BrickSmith's new renderer code is built around a 24-float instance: a 4x4 matrix stored in 4 attributes, an RGBA current color, and an RGBA compliment color.

Hardware Instancing

One nice thing about using attributes to instance is that it makes using hardware instancing simple.  With hardware instancing, we give the hardware an array of 24-float "instances" (e.g. the position/colors of a list of the same brick in many places) and the brick itself, and issue a single draw call; the hardware draws the brick mesh for each instance location.

Hardware instancing is much faster than immediate mode instancing - YMMV but in X-Plane we see instancing running about 10x faster than immediate mode; X-Plane can draw over 100,000 individual "objects" when instancing is used - more than enough for our modular houses.

To use instancing we put the instance data into a VBO and use glVertexAttribDivisor to tell OpenGL that we want some attributes (the instance data) to be used once per model, while the other data is once per vertex.

For BrickSmith, the instance locations are GL_STREAM_DRAW - BrickSmith generates the list of bricks per frame as the renderer traverses the model.  So the bricks themselves are static but their locations are on the fly.  I chose this design because it was the simplest; BrickSmith has no pre-existing way to cache sets of brick layouts.  At 24 floats, even a 100,000 brick model is only about 10 MB of data per frame - well within the range of what we can push to the card.
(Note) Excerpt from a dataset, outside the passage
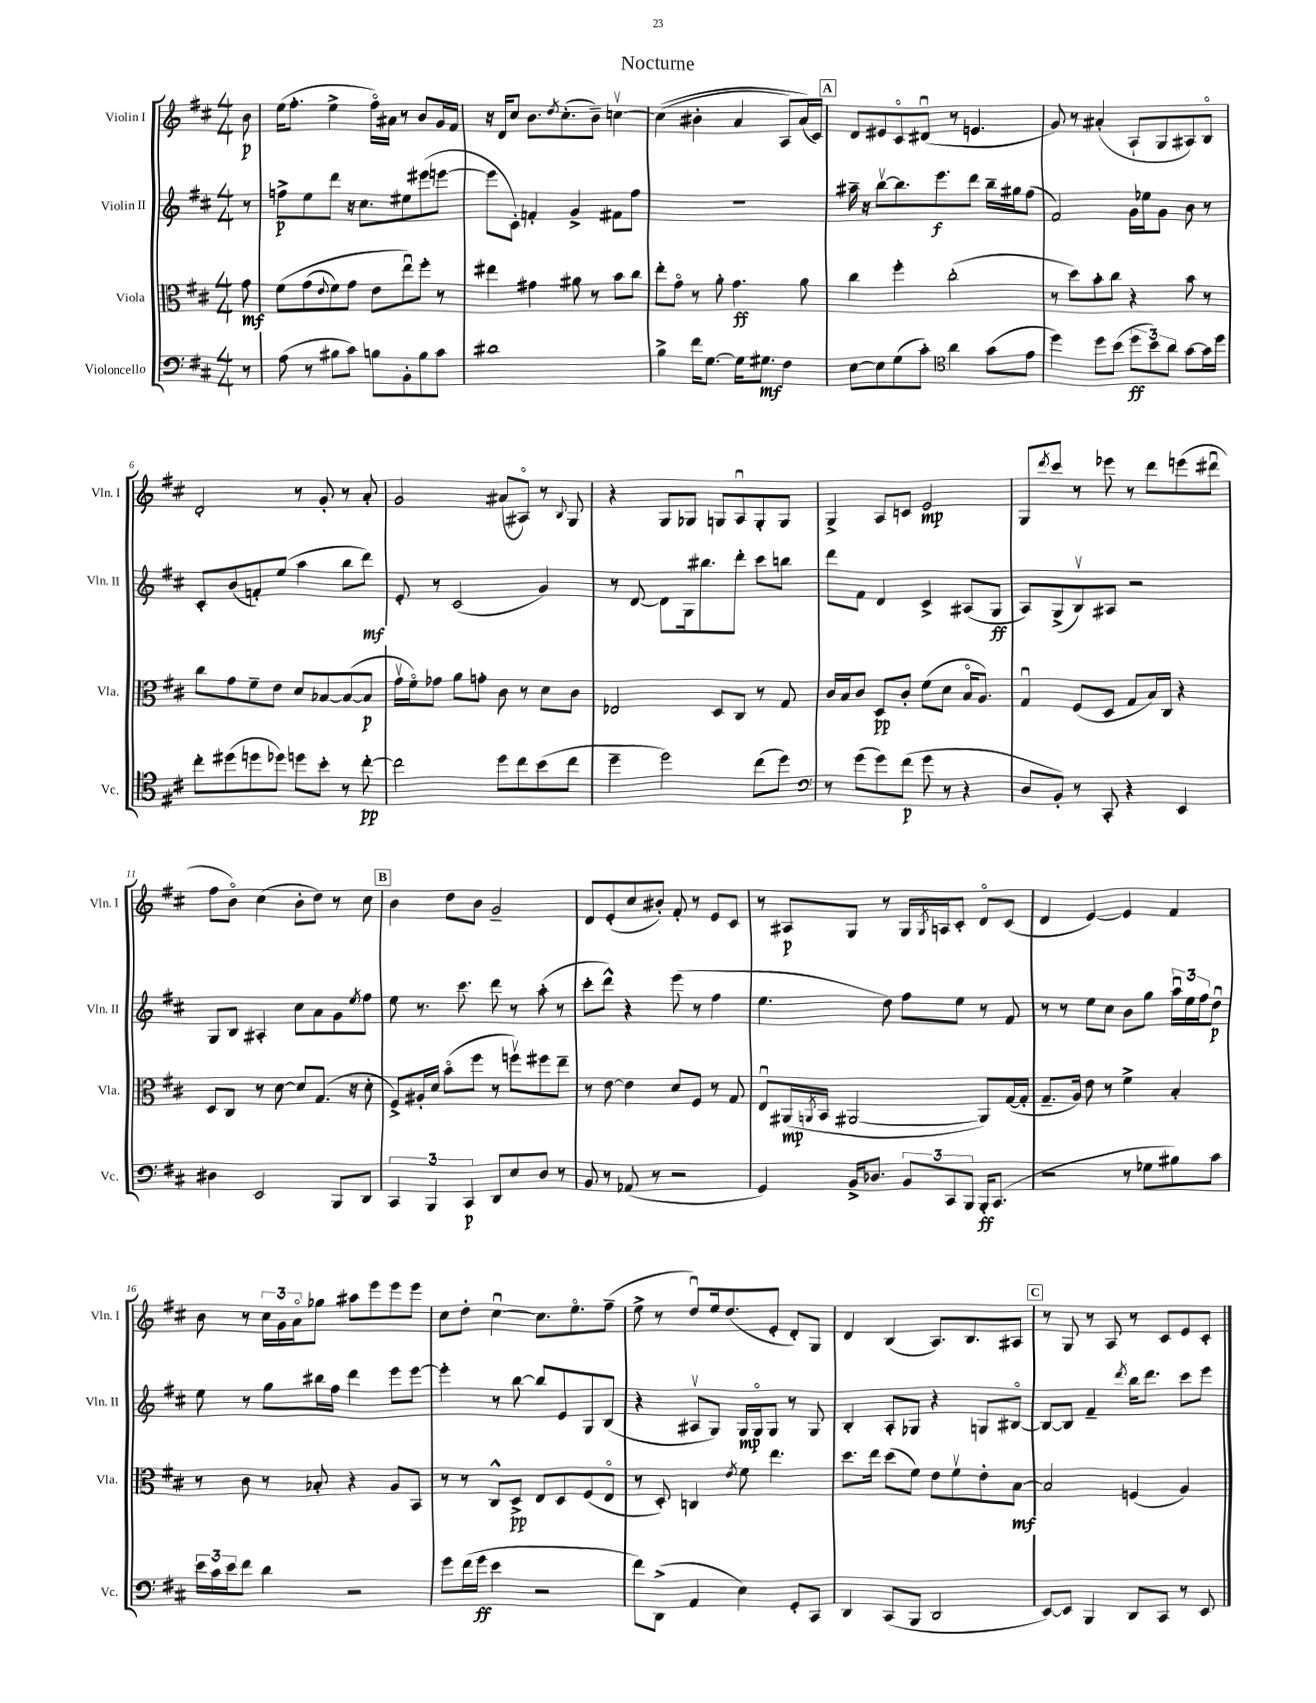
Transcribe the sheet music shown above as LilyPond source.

(By comparison, X-Plane precomputes and saves sets of objects, so the instance location data is GL_STATIC_DRAW.)

Drawing Dispatch

The actual drawing code uses a mix of immediate mode instancing, hardware instancing, and straight drawing.  The logic goes something like this:
  • As draw calls come in, we simply accumulate information about what the app wants to draw.  Parts that are off screen are culled.  (Since we are bound on the GPU, we can afford the CPU time to reduce vertex count.)
  • If a part contains translucency, it goes in a special "sorted" bucket, which is drawn last, from back to front.  The sorting costs CPU time, so we only do this when we identify a part with translucency.
  • Parts with "stack complexity" (e.g. texturing) that need to be drawn in multiple draw calls go in another bucket, the "just draw it" bucket - they are sorted by part so that we can avoid changing VBOs a lot - changing VBOs takes driver time!
  • Parts that are simple go in the "instancing" bucket, and we accumulate a list of locations and parts (again, organized by part.)
When it comes time to draw the instancing bucket, we choose immediate mode or hardware instancing based on (1) whether the GPU has hardware instancing and (2) the number of instances; for very small number of instances, it's cheaper to push the attributes than to change the buffer bindings (which is necessary for hardware instancing). The exact cutoff will vary with app, but typically hardware pays for more than 3 instances.

Note that all instanced parts are written into a single giant stream buffer.  This lets us avoid mapping and unmapping the buffer over and over, and it lets us avoid having a huge number of small buffers.  
Generally fewer, larger VBOs are better - they're relatively expensive objects for the driver to manage; if your VBOs are less than one VM page, find a way to merge them.

Performance Results

The new renderer often runs about 2x faster than the existing code, while providing sorted transparency, and it typically runs at significantly lower CPU.

One case where it did not run faster was with Datsville - the Datsville model I have for testing is about 39,000 bricks, resulting in 125 million vertices.  It runs on my 4870 at about 5 fps.

In the old renderer, I would see 100% CPU and about 5 fps; with the new one, maybe 30-35% CPU and 5.1 fps.  Why no more speed?  It turns out that the total vertex capacity of the card is only about 500 million vertices/second, so the card is vertex bound. (This is quite rare for games.)  When the model is partly off-screen, framerate increases significantly.